I also began making my business portable.  I had computers and cables spread out over a whole room.  Disassembling and packing all these machines would be a day’s work, and another day’s work to reassemble them after a move.  These computers included one for my programming bench, one for my desk, and three servers.  So I designed and built a rack, with casters, on which the three servers could be mounted, along with a shared monitor and a few other gadgets, such that the rack could be moved with all the computers and cables in place, excepting only the machines for my desks.  I further bought steel shelves to hold business supplies and household items, and designed a way easily to attach handles to each rack such that two men could pick up a rack and carry it the way a man is carried on a stretcher.

Second, I identified three counties in New Mexico which looked as if they might meet my temporary residence needs.  I wrote to the county executives and chambers of commerce of each, stating that I proposed to move myself and my business to the west, and invited them to send me information on their area.

Only one responded.  From the Lordsburg Chamber of Commerce I received various promotional materials, a telephone directory, a county road map, and a recent issue of the Liberal, the weekly newspaper.  So I determined on Lordsburg as my tentative destination; and I conceived, and acted upon, the masterful idea of ordering a subscription to the paper, that I might familiarize myself with the town and its people before even making the first trip to see it.

I began these preparations with no clear idea of how, or when, to go about making a move to the west.  I did know that I had to stay in the east, near my clients, until such time as I felt confident I could handle all aspects of their support from a distance.

As it happened, in the middle of 1997 I was approached out of the blue by a lady who wanted to buy my house for renovation and resale!  And she offered me more than I had ever thought the house would bring, and more than three real estate men thought it would bring.  But I was hardly prepared to go west.  So I went south instead, letting the house go and taking an apartment in Red Bank, a suburb of Chattanooga.

And as it happened, it was in Red Bank that I made my first entrance into the hispanic community.  Two floors above my flat there lived three gorgeous venezolanas [venezuelans, female].  These were Jelitza, a divorcee in her thirties; her teenage daughter, Jordania, a high school student; and her best friend, Ligia, a girl in her twenties.

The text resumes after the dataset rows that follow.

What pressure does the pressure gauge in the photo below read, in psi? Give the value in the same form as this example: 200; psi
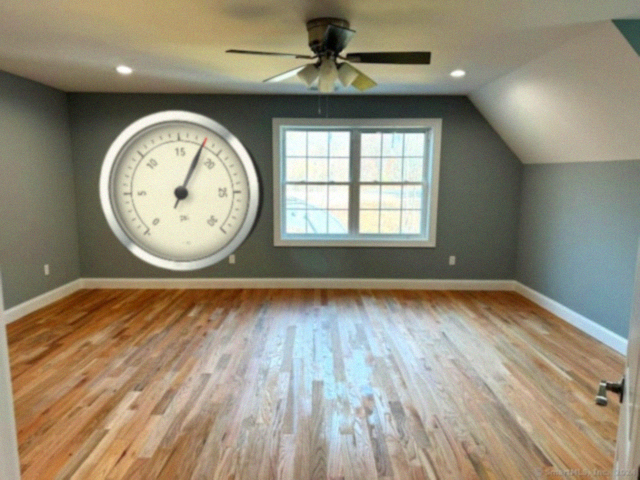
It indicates 18; psi
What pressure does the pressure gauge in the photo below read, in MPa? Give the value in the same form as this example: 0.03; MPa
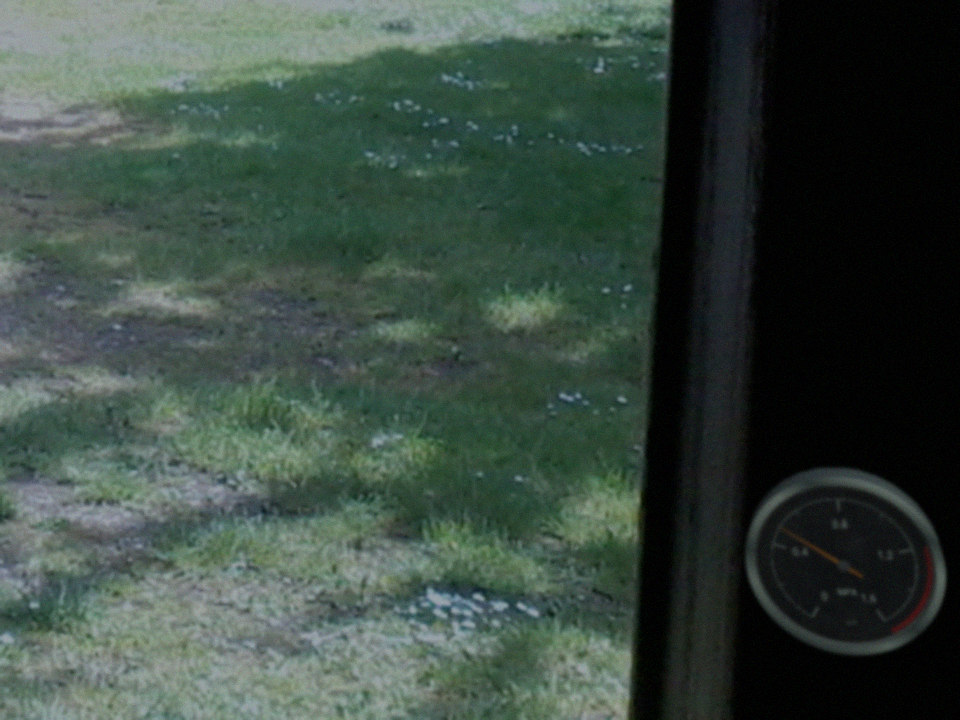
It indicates 0.5; MPa
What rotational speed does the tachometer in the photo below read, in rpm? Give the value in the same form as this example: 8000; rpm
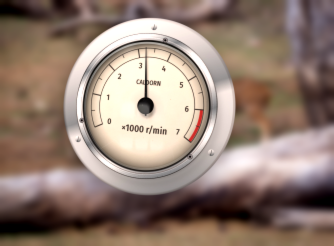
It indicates 3250; rpm
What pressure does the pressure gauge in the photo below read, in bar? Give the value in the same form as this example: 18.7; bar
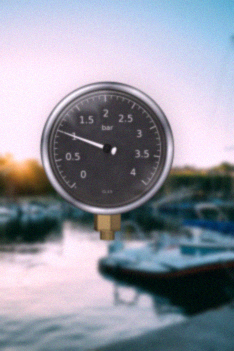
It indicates 1; bar
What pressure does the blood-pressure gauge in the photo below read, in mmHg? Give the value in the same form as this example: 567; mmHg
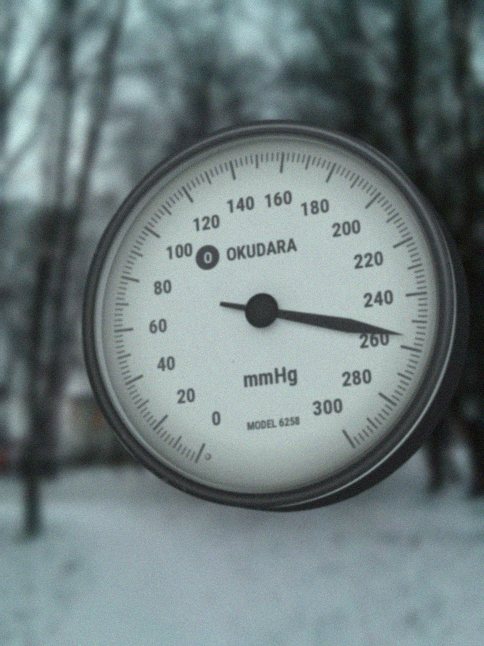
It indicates 256; mmHg
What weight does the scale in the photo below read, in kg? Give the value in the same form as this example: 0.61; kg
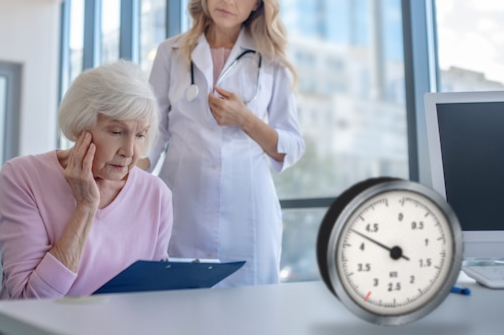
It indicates 4.25; kg
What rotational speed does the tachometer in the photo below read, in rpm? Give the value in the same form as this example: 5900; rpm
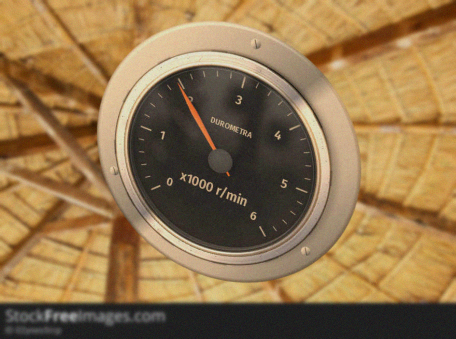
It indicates 2000; rpm
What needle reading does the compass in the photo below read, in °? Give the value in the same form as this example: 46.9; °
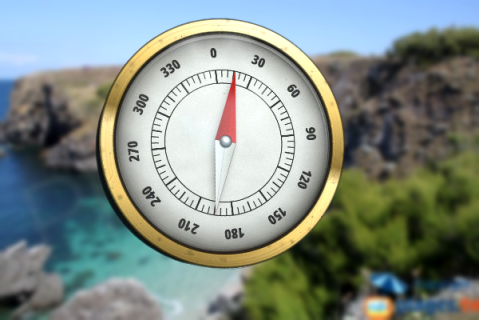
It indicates 15; °
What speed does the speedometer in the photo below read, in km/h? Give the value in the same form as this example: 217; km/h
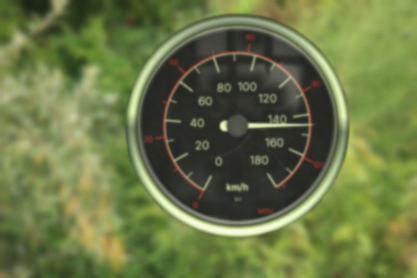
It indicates 145; km/h
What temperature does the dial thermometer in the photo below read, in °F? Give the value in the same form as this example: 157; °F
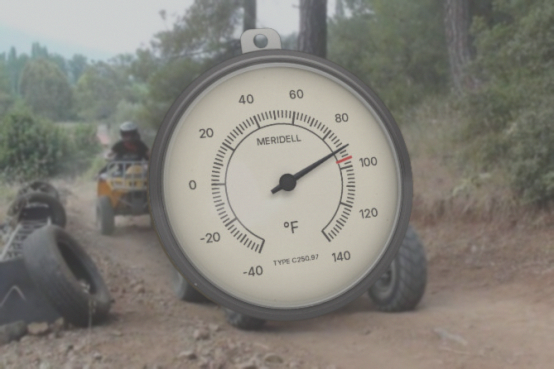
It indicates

These spoke no english, nor did anyone else at the apartment complex speak spanish.  But I determined to give it a try.  One evening, as they left the pool and passed my patio, I summoned up the courage to get out –¡Buenas noches!  [good evening, good night] as they passed.

The response was only a faint echo of my own greeting.  But I was later to learn that I had made a strong impression indeed.  They spent the rest of that evening discussing what might be the meaning of this, a gringo neighbor who bade them goodnight in their own language.

One attempt at communication led to another, and before too long Jelitza, Ligia, and I were spending an afternoon a week at a pleasant picnic table in the yard teaching each other our respective tongues.